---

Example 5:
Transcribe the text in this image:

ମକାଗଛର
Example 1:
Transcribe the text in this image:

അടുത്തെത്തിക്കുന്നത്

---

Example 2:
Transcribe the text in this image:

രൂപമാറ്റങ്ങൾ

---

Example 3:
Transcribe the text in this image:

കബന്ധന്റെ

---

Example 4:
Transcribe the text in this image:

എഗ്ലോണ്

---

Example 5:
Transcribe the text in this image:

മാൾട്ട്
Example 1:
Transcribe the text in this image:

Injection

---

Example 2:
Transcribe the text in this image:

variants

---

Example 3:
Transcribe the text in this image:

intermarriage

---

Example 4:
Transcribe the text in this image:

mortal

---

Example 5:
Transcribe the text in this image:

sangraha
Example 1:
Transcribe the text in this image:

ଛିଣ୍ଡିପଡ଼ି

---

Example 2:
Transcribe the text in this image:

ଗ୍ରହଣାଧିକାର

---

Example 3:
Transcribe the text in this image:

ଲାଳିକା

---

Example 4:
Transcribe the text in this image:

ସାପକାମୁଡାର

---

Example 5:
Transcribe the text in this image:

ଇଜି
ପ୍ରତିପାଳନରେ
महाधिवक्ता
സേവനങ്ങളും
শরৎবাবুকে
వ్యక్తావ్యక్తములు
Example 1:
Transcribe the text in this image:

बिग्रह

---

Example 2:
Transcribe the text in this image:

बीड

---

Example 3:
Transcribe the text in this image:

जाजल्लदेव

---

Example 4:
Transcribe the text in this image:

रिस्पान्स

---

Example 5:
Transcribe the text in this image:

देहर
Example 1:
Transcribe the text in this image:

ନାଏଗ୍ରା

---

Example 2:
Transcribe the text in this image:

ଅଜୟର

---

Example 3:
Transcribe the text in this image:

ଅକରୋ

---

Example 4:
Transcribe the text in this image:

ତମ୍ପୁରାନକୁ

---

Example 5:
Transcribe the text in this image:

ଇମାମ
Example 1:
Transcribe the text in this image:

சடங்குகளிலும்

────────────────

What the task asks: Output the entire listing precisely as it stands.

Answer for this exercise:
---

Example 5:
Transcribe the text in this image:

ମକାଗଛର
Example 1:
Transcribe the text in this image:

അടുത്തെത്തിക്കുന്നത്

---

Example 2:
Transcribe the text in this image:

രൂപമാറ്റങ്ങൾ

---

Example 3:
Transcribe the text in this image:

കബന്ധന്റെ

---

Example 4:
Transcribe the text in this image:

എഗ്ലോണ്

---

Example 5:
Transcribe the text in this image:

മാൾട്ട്
Example 1:
Transcribe the text in this image:

Injection

---

Example 2:
Transcribe the text in this image:

variants

---

Example 3:
Transcribe the text in this image:

intermarriage

---

Example 4:
Transcribe the text in this image:

mortal

---

Example 5:
Transcribe the text in this image:

sangraha
Example 1:
Transcribe the text in this image:

ଛିଣ୍ଡିପଡ଼ି

---

Example 2:
Transcribe the text in this image:

ଗ୍ରହଣାଧିକାର

---

Example 3:
Transcribe the text in this image:

ଲାଳିକା

---

Example 4:
Transcribe the text in this image:

ସାପକାମୁଡାର

---

Example 5:
Transcribe the text in this image:

ଇଜି
ପ୍ରତିପାଳନରେ
महाधिवक्ता
സേവനങ്ങളും
শরৎবাবুকে
వ్యక్తావ్యక్తములు
Example 1:
Transcribe the text in this image:

बिग्रह

---

Example 2:
Transcribe the text in this image:

बीड

---

Example 3:
Transcribe the text in this image:

जाजल्लदेव

---

Example 4:
Transcribe the text in this image:

रिस्पान्स

---

Example 5:
Transcribe the text in this image:

देहर
Example 1:
Transcribe the text in this image:

ନାଏଗ୍ରା

---

Example 2:
Transcribe the text in this image:

ଅଜୟର

---

Example 3:
Transcribe the text in this image:

ଅକରୋ

---

Example 4:
Transcribe the text in this image:

ତମ୍ପୁରାନକୁ

---

Example 5:
Transcribe the text in this image:

ଇମାମ
Example 1:
Transcribe the text in this image:

சடங்குகளிலும்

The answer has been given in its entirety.